Work task 1
Answer these questions about the legal excerpt on temporary reinstatement, one line each:
(a) According to the excerpt, what does the district judge need not resolve between the parties?
(b) Which standard does the Commission apply in reviewing the Judge's determination?
(c) Who was Ward's direct supervisor?

Supplied text
An important point to remember in reviewing a district court’s determination of reasonable cause is that the district judge need not resolve conflicting evidence between the parties. See Fleischut [v. Nixon Detroit Diesel, Inc., 859 F.2d 26, 29 (6th Cir. 1988)] (stating that the appellant’s appeal did not seriously challenge whether reasonable cause exists; instead it simply showed that a conflict in the evidence exists); Gottfried [v. Frankel, 818 F.2d 485, 494 (6th Cir. 1987)] (same). Rather, so long as facts exist which could support the Board’s theory of liability, the district court’s findings cannot be clearly erroneous. Fleischut, 859 F.2d at 29; Gottfried, 818 F.2d at 494.


Schaub, 250 F.3d at 969 (emphasis added).


            Similarly, at a temporary reinstatement hearing, the Judge must determine “whether the evidence mustered by the miner[] to date established that [his or her] complaint[] [is] nonfrivolous, not whether there is sufficient evidence of discrimination to justify permanent reinstatement.” JWR, 920 F.2d 744. As the Commission has recognized, “it [is] not the judge’s duty, nor is it the Commission’s, to resolve the conflict in testimony at this preliminary stage of the proceedings.” Sec’y of Labor on behalf of Bussanich v. Centralia Mining Co., 22 FMSHRC 153, 164 (Feb. 2000) (Marks and Beatty, dissenting). The Commission applies the substantial evidence standard in reviewing the Judge’s determination. Footnote Id. at 157.


            We conclude that substantial evidence supports the Judge’s determination that Ward’s application for temporary reinstatement was not frivolously brought. More specifically, although there is conflicting evidence in the record, there are facts which support the Secretary’s theory that Ward engaged in protected activity by complaining about the water accumulations and that a nexus exists between the protected activity and the alleged discrimination. As the Judge found, there is evidence that Ward expressed concerns about water accumulations to Third Shift Foreman Maynard prior to the MSHA inspection. Tr. 28-29, 31. In addition, although the operator presented evidence that none of the decision-makers had knowledge of Ward’s safety complaints prior to the termination, Footnote Ward testified that he informed Maynard about the water accumulations, who in turn informed Mine Superintendent Meade. Tr. 28-29, 37. Ward testified that he also informed Jake Bowen, his direct supervisor, that there were water accumulations in front of the seals that needed to be addressed. Tr. 57-58. The operator acknowledges that Bowen was one of the decision-makers who made the decision to terminate Ward. Pet. at 2; Tr. 145-46.

Recorded information
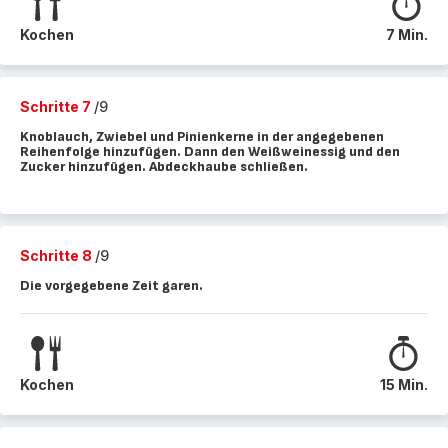
Kochen
7 Min.
Schritte 7
/9
Knoblauch, Zwiebel und Pinienkerne in der angegebenen
Reihenfolge hinzufügen. Dann den Weißweinessig und den
Zucker hinzufügen. Abdeckhaube schließen.
Schritte 8
/9
Die vorgegebene Zeit garen.
Kochen
15 Min.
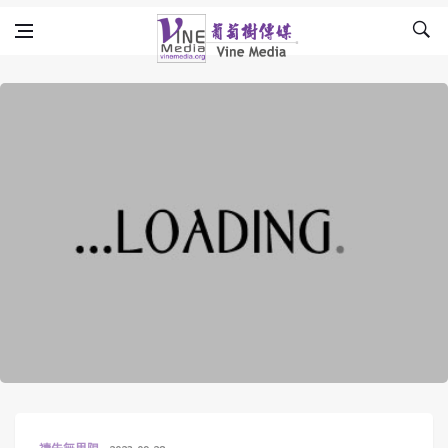
Skip to content
Vine Media
葡萄樹傳媒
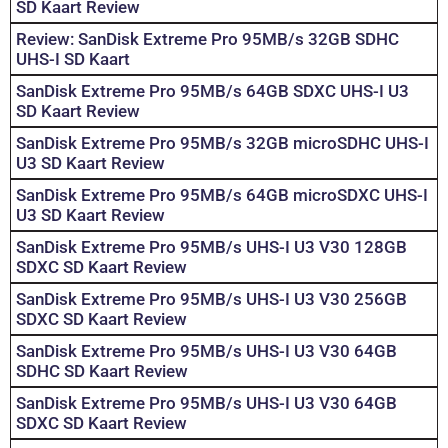
SD Kaart Review
Review: SanDisk Extreme Pro 95MB/s 32GB SDHC
UHS-I SD Kaart
SanDisk Extreme Pro 95MB/s 64GB SDXC UHS-I U3
SD Kaart Review
SanDisk Extreme Pro 95MB/s 32GB microSDHC UHS-I
U3 SD Kaart Review
SanDisk Extreme Pro 95MB/s 64GB microSDXC UHS-I
U3 SD Kaart Review
SanDisk Extreme Pro 95MB/s UHS-I U3 V30 128GB
SDXC SD Kaart Review
SanDisk Extreme Pro 95MB/s UHS-I U3 V30 256GB
SDXC SD Kaart Review
SanDisk Extreme Pro 95MB/s UHS-I U3 V30 64GB
SDHC SD Kaart Review
SanDisk Extreme Pro 95MB/s UHS-I U3 V30 64GB
SDXC SD Kaart Review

Work task 2
Rewrite all of the entries above, replacing every "Kaart" with "Card" and keeping everything else the same. Leave the pictures out of your answer.

Written reply 1
(a) Conflicting evidence between the parties.
(b) The substantial evidence standard.
(c) Jake Bowen.

Written reply 2
Kochen
7 Min.
Schritte 7
/9
Knoblauch, Zwiebel und Pinienkerne in der angegebenen
Reihenfolge hinzufügen. Dann den Weißweinessig und den
Zucker hinzufügen. Abdeckhaube schließen.
Schritte 8
/9
Die vorgegebene Zeit garen.
Kochen
15 Min.
Skip to content
Vine Media
葡萄樹傳媒
SD Card Review
Review: SanDisk Extreme Pro 95MB/s 32GB SDHC
UHS-I SD Card
SanDisk Extreme Pro 95MB/s 64GB SDXC UHS-I U3
SD Card Review
SanDisk Extreme Pro 95MB/s 32GB microSDHC UHS-I
U3 SD Card Review
SanDisk Extreme Pro 95MB/s 64GB microSDXC UHS-I
U3 SD Card Review
SanDisk Extreme Pro 95MB/s UHS-I U3 V30 128GB
SDXC SD Card Review
SanDisk Extreme Pro 95MB/s UHS-I U3 V30 256GB
SDXC SD Card Review
SanDisk Extreme Pro 95MB/s UHS-I U3 V30 64GB
SDHC SD Card Review
SanDisk Extreme Pro 95MB/s UHS-I U3 V30 64GB
SDXC SD Card Review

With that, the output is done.